Leopoldo Franceschi, owner of Il Poggione (Photo ©Tom Hyland)
I just returned from nine days in Toscana, tasting new releases of Chianti Classico, Vino Nobile di Montepulciano, Brunello di Montalcino (the oustanding 2004 vintage) and Bolgheri. There were many highlights, including visiting Ornellaia, Sassicaia and Le Macchiole on the same day as well as meeting many long-time (and several new) friends in various locales along the way. Over the next few weeks, I’ll report about my experiences; today my first post about the trip regards a wonderful dinner I attended near Montalcino.
The dinner was held on February 19 at the winery of the famous Brunello producer, Il Poggione. Joining that producer as co-host of the dinner was Col d’Orcia, a nearby estate that shares a similar history. Both produce Brunello in a traditional style – aged in large casks – and both have been producing Brunello for more than 40 years. Today there are more than 150 producers of Montalcino’s most famous wine, but in the mid 1960s, when these two estates were going strong, there were fewer than 30.
The dinner was a great opportunity to compare both new and old wines from these houses. The first pairing was of the 2007 Rosso di Montalcino; we then moved on to the newly released 2004 Brunellos from both. Each Rosso is full of fruit with only subtle wood notes, while their respective bottlings of 2004 Brunello were first-rate. The Il Poggione is a touch riper and fuller on the palate with beautiful acidity, while the Col d’Orcia is a bit more subdued with stronger tannins; both should be drinking well in another 20 years.
Chef Roberto Rossi of Silene Ristorante (Photo ©Tom Hyland)
To show off the evening’s wines to perfection, the winery principals hired a superb chef, Roberto Rossi, who practices his trade at his own restaurant called Silene in nearby Monte Amiata. I was assured by several locals that this restaurant is a true destination in the area and given this dinner, it’s easy to see why. Like most great Italian chefs, Rossi’s talent lies in the simplicity of his dishes combined with tremendous flavor. We enjoyed raviolini stuffed with pigeon and parmesan cheese with the current Brunellos and went on to dine on duck breast and veal with the older bottlings. There was a tremendous variety of gourmet delicacies served that night and most of us enjoyed every bite.
The final wines included two excellent pairings: the 1999 Il Poggione Riserva with the 2001 Col D’Orcia Riserva “Poggio al Vento” and the 1980 Il Poggione with the 1979 Col d’Orcia Riserva. What a treat to try these wines, as we were given a brief history lesson in how these gorgeous wines drink after a decade or more. The 1979 Col d’Orcia was particularly remarkable with striking fruit depth and beautiful acidity; I wouldn’t be surprised if this wine were drinking well in another ten years on its 40th birthday.

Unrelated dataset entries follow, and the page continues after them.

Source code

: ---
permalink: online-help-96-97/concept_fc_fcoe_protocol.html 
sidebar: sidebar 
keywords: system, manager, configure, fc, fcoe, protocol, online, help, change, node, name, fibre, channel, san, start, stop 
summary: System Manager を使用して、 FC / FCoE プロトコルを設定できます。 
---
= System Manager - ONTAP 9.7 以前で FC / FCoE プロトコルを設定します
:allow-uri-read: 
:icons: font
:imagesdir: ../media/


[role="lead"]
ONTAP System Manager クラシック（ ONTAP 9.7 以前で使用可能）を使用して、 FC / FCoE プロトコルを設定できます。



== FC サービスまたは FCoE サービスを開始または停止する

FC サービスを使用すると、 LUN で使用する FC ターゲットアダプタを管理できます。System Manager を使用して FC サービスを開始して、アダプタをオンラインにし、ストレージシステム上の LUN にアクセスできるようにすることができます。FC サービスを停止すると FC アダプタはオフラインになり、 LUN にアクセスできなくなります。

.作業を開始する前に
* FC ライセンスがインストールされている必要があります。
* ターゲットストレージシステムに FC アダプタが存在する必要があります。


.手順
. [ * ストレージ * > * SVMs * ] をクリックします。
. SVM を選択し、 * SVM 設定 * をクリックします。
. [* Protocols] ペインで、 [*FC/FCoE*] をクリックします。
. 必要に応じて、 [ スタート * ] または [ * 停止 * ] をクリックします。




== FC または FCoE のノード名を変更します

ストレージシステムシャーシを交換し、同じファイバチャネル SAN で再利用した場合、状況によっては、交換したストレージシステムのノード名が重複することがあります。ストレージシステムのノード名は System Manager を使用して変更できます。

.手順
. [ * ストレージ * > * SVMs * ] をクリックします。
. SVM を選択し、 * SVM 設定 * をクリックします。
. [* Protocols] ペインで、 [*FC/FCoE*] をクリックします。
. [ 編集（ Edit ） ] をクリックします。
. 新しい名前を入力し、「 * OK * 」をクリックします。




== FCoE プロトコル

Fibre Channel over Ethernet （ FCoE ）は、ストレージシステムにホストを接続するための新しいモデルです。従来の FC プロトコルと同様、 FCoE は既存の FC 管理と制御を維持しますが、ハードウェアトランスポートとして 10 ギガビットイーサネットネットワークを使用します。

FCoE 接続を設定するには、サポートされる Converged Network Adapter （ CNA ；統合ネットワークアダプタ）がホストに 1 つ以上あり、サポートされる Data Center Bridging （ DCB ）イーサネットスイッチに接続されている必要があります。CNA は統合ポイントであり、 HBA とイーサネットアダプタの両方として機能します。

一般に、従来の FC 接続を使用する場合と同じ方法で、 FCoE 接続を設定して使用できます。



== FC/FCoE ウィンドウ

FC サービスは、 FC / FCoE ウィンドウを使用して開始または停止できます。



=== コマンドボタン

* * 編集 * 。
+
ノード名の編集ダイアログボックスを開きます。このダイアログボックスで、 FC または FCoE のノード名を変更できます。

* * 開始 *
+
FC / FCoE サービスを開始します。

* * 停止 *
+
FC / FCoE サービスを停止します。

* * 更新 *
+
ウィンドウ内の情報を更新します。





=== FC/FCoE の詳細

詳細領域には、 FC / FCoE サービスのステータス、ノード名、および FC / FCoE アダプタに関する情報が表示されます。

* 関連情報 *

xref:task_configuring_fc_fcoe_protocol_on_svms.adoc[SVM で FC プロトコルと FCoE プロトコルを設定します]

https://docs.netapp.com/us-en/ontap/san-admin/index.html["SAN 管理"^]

The last course was an incredible warm flan of pistacchio which was quite rich yet so delicate at the same time. The dessert offerings from the wineries – Moscadello di Montalcino made from the Moscato grape – were lightly sweet and beautifully suited to this treat. Of course, grappas were offered, but I was stuffed (to say the least) by this time, so it was time to say goodbye and thank my hosts, Leopoldo Franceschi of Il Poggione and Edoardo Virano of Col d’Orcia for their invitation to a dinner I will not forget any time soon!